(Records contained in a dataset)
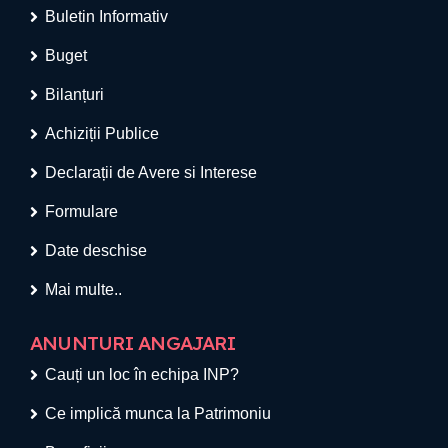
Buletin Informativ
Buget
Bilanțuri
Achiziții Publice
Declarații de Avere si Interese
Formulare
Date deschise
Mai multe..
ANUNTURI ANGAJARI
Cauți un loc în echipa INP?
Ce implică munca la Patrimoniu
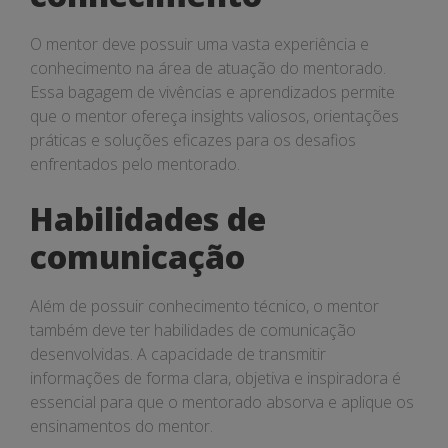
O mentor deve possuir uma vasta experiência e
conhecimento na área de atuação do mentorado.
Essa bagagem de vivências e aprendizados permite
que o mentor ofereça insights valiosos, orientações
práticas e soluções eficazes para os desafios
enfrentados pelo mentorado.
Habilidades de
comunicação
Além de possuir conhecimento técnico, o mentor
também deve ter habilidades de comunicação
desenvolvidas. A capacidade de transmitir
informações de forma clara, objetiva e inspiradora é
essencial para que o mentorado absorva e aplique os
ensinamentos do mentor.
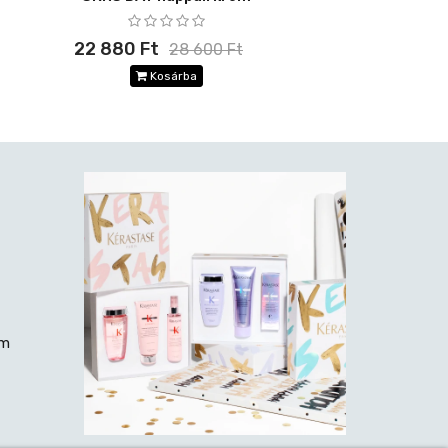
22 880 Ft
28 600 Ft
Kosárba
rm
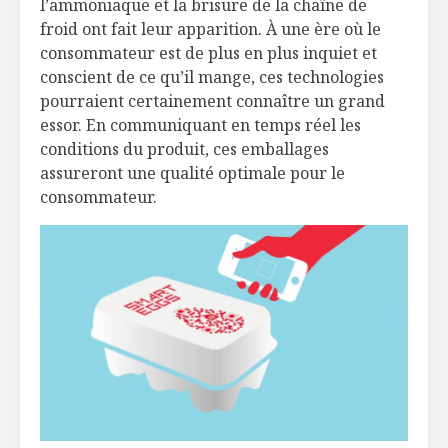
l’ammoniaque et la brisure de la chaîne de
froid ont fait leur apparition. À une ère où le
consommateur est de plus en plus inquiet et
conscient de ce qu’il mange, ces technologies
pourraient certainement connaître un grand
essor. En communiquant en temps réel les
conditions du produit, ces emballages
assureront une qualité optimale pour le
consommateur.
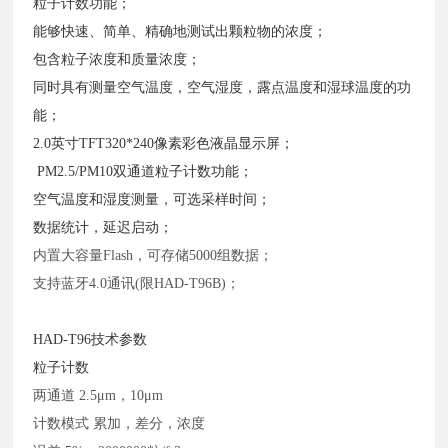
粒子计数功能；
能够快速、简单、精确地测试出颗粒物的浓度；
包含粒子浓度和质量浓度；
同时具有测量空气温度，空气湿度，露点温度和湿球温度的功
能；
2.0英寸TFT320*240像素彩色液晶显示屏；
PM2.5/PM10双通道粒子计数功能；
空气温度和湿度测量，可选采样时间；
数据统计，延迟启动；
内置大容量
Flash，可存储5000组数据；
支持蓝牙
4.0通讯(限HAD-T96B)；
HAD-T96技术参数
粒子计数
两通道
2.5μm，10μm
计数模式
累加，差分，浓度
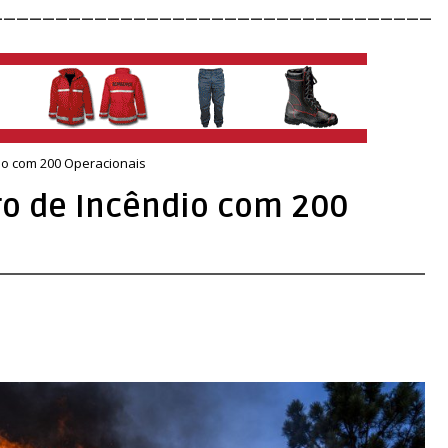
__________________________________
io com 200 Operacionais
ro de Incêndio com 200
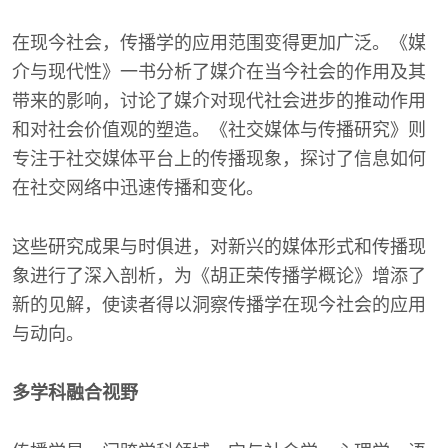
在现今社会，传播学的应用范围变得更加广泛。《媒
介与现代性》一书分析了媒介在当今社会的作用及其
带来的影响，讨论了媒介对现代社会进步的推动作用
和对社会价值观的塑造。《社交媒体与传播研究》则
专注于社交媒体平台上的传播现象，探讨了信息如何
在社交网络中迅速传播和变化。
这些研究成果与时俱进，对新兴的媒体形式和传播现
象进行了深入剖析，为《胡正荣传播学概论》增添了
新的见解，使读者得以洞察传播学在现今社会的应用
与动向。
多学科融合视野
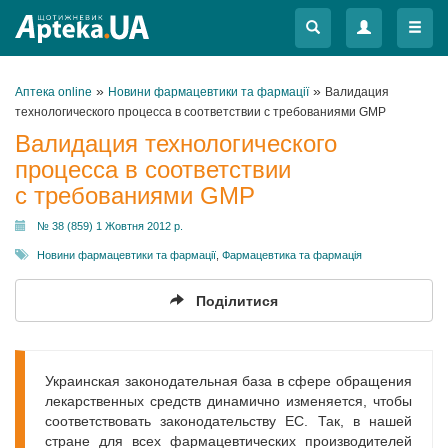
Меню
Меню
»
»
Аптека online
Новини фармацевтики та фармації
Валидация
технологического процесса в соответствии с требованиями GMP
Валидация технологического
процесса в соответствии
с требованиями GMP
№ 38 (859) 1 Жовтня 2012 р.
Новини фармацевтики та фармації
,
Фармацевтика та фармація
Поділитися
Украинская законодательная база в сфере обращения
лекарственных средств динамично изменяется, чтобы
соответствовать законодательству ЕС. Так, в нашей
стране для всех фармацевтических производителей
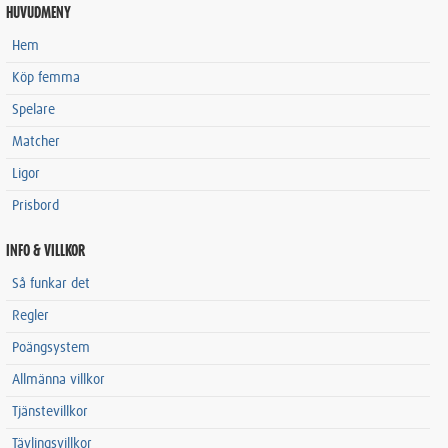
HUVUDMENY
Hem
Köp femma
Spelare
Matcher
Ligor
Prisbord
INFO & VILLKOR
Så funkar det
Regler
Poängsystem
Allmänna villkor
Tjänstevillkor
Tävlingsvillkor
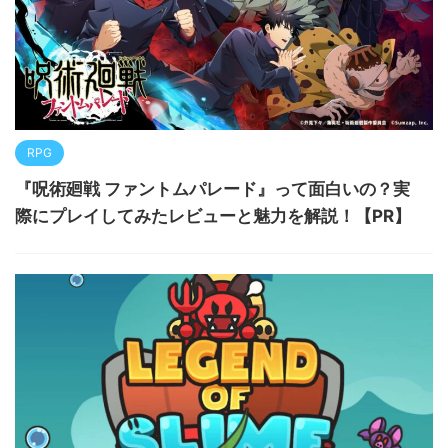
RPG
『呪術廻戦 ファントムパレード』って面白いの？実
際にプレイしてみたレビューと魅力を解説！【PR】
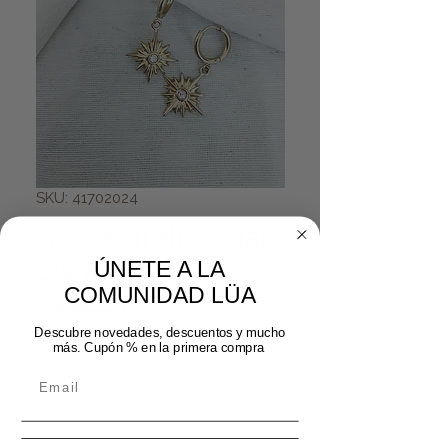
SKU: 41702024
Aros estrella polar
diamante
ÚNETE A LA
COMUNIDAD LÜA
Precio
Precio de oferta
 17,99 € 
14,39 €
Descubre novedades, descuentos y mucho
más. Cupón % en la primera compra
Cantidad
*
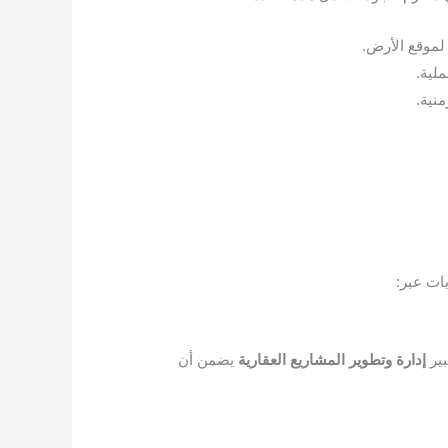
لموقع الأرض.
لية.
نية.
ات عبر:
بير
إدارة وتطوير المشاريع العقارية
يضمن أن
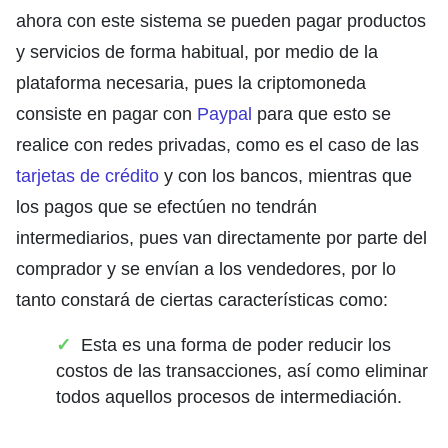
ahora con este sistema se pueden pagar productos
y servicios de forma habitual, por medio de la
plataforma necesaria, pues la criptomoneda
consiste en pagar con
Paypal
para que esto se
realice con redes privadas, como es el caso de las
tarjetas de crédito
y con los bancos, mientras que
los pagos que se efectúen no tendrán
intermediarios, pues van directamente por parte del
comprador y se envían a los vendedores, por lo
tanto constará de ciertas características como:
Esta es una forma de poder reducir los
costos de las transacciones, así como eliminar
todos aquellos procesos de intermediación.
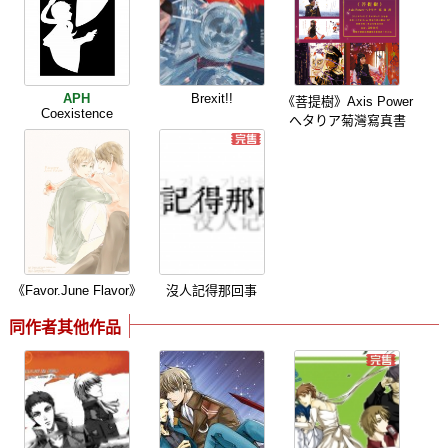
APH
Brexit!!
《菩提樹》Axis Power
Coexistence
へタりア菊灣寫真書
《Favor.June Flavor》
沒人記得那回事
同作者其他作品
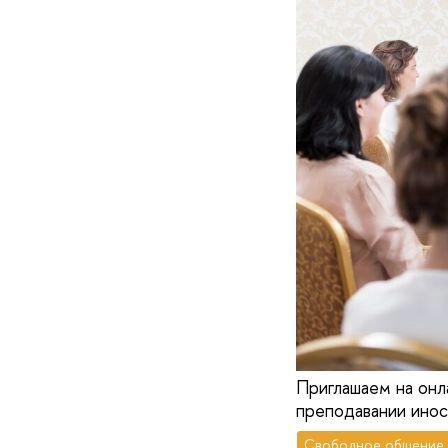
Приглашаем на онл
преподавании инос
Свободное общение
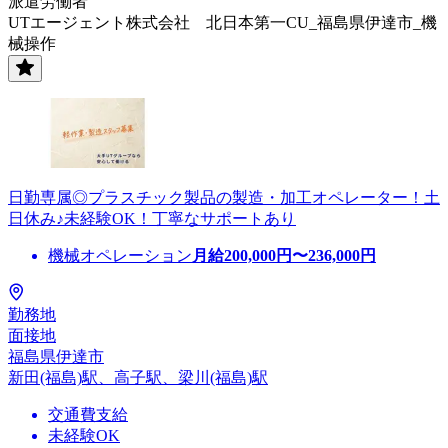
派遣労働者
UTエージェント株式会社 北日本第一CU_福島県伊達市_機
械操作
日勤専属◎プラスチック製品の製造・加工オペレーター！土
日休み♪未経験OK！丁寧なサポートあり
機械オペレーション
月給
200,000
円〜
236,000
円
勤務地
面接地
福島県伊達市
新田(福島)駅、高子駅、梁川(福島)駅
交通費支給
未経験OK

▶ _GOAL OF THE EXERCISE_
Report all lines in the records that include the string "comunicação".

▶ _THE COMPLETED TASK_
comunicação
também deve ter habilidades de comunicação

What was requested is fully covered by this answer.